Es sind diese unverwöhnten Dichter, die der Petrarca-Preis ins Licht der Aufmerksamkeit rücken möchte. Dass das immer wieder gelingt, bewies im vergangenen Jahr der Nobelpreis für den schwedischen Lyriker Tomas Tranströmer, Petrarca-Preisträger von 1981.

In Marbach stieg die Festgesellschaft selbstverständlich hinab in „Auerbachs Keller“. Immer häufiger geben Autoren schon zu Lebzeiten ihren sogenannten Vorlass nach Marbach, um Forschern die Arbeit an ihrem Werk zu ermöglichen. So auch Jury-Mitglied Peter Handke; seine Papiere gehören zu den meistgenutzten Beständen im Archiv.
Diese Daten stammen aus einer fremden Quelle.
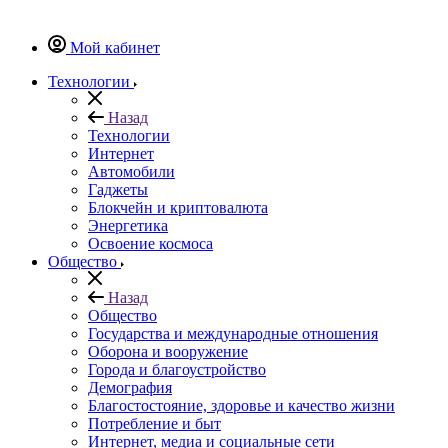
Мой кабинет
Технологии
Назад
Технологии
Интернет
Автомобили
Гаджеты
Блокчейн и криптовалюта
Энергетика
Освоение космоса
Общество
Назад
Общество
Государства и международные отношения
Оборона и вооружение
Города и благоустройство
Демография
Благостостояние, здоровье и качество жизни
Потребление и быт
Интернет, медиа и социальные сети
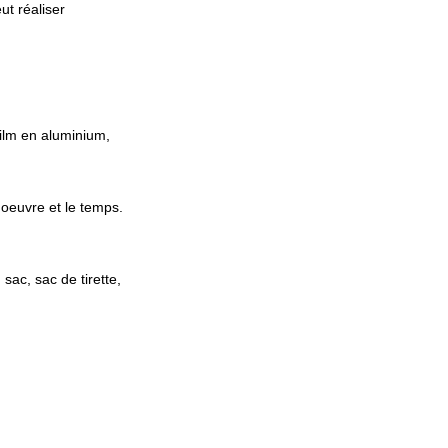
ut réaliser
film en aluminium,
d'oeuvre et le temps.
sac, sac de tirette,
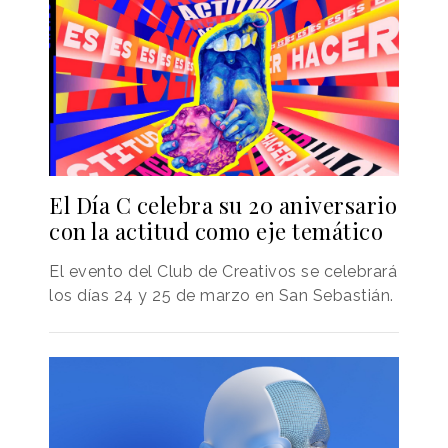
El Día C celebra su 20 aniversario
con la actitud como eje temático
El evento del Club de Creativos se celebrará
los días 24 y 25 de marzo en San Sebastián.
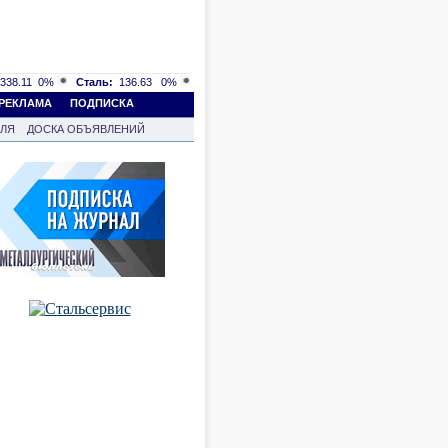
338.11
0%
Сталь:
136.63
0%
РЕКЛАМА
ПОДПИСКА
ВЛЯ
ДОСКА ОБЪЯВЛЕНИЙ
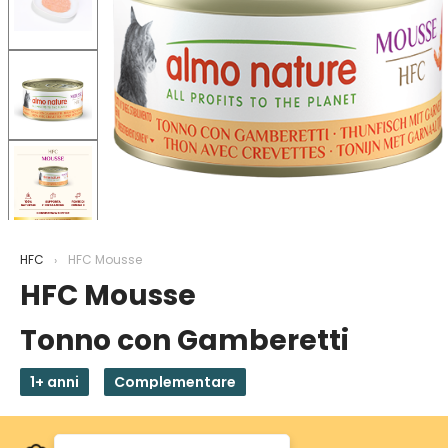
HFC
HFC Mousse
HFC Mousse
Tonno con Gamberetti
1+ anni
Complementare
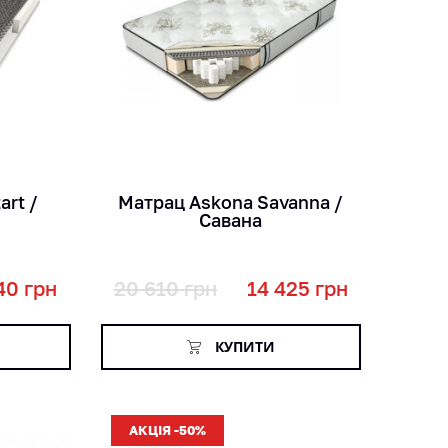
кг
міс
см
art /
Матрац Askona Savanna /
Савана
40
грн
20 610
грн
14 425
грн
КУПИТИ
АКЦІЯ -50%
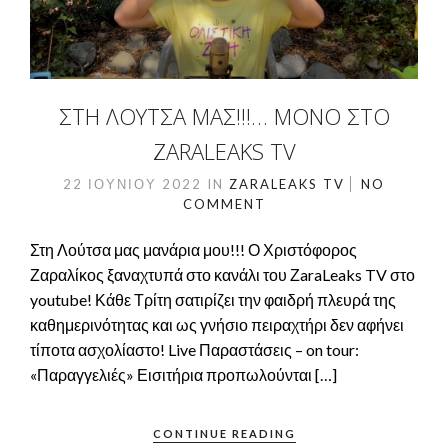
ΣΤΗ ΛΟΎΤΣΑ ΜΑΣ!!!… ΜΌΝΟ ΣΤΟ
ZARALEAKS TV
22 ΙΟΥΝΊΟΥ 2022
IN
ZARALEAKS TV
NO
COMMENT
Στη Λούτσα μας μανάρια μου!!! Ο Χριστόφορος
Ζαραλίκος ξαναχτυπά στο κανάλι του ΖaraLeaks TV στο
youtube! Κάθε Τρίτη σατιρίζει την φαιδρή πλευρά της
καθημερινότητας και ως γνήσιο πειραχτήρι δεν αφήνει
τίποτα ασχολίαστο! Live Παραστάσεις – on tour:
«Παραγγελιές» Εισιτήρια προπωλούνται […]
CONTINUE READING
In einem seiner Kartons, die der Schriftsteller bewegt, aber zugleich auch befremdet inspizierte, fand Handke Notizbücher aus den Jahren 1966-75 wieder, mit Sprachstudien, Fotos sowie autobiografischen Notizen.

Es sei merkwürdig, dies alles katalogisiert präsentiert zu bekommen, sagte Handke. Aber „wenn das einmal Aufgeschriebene durch Leser genutzt wird, dann wird es eben auch zum Leben erweckt“. Und darum geht es ihm und den anderen im Petrarca-Freundeskreis: Sie wollen Literatur leben und verlebendigen.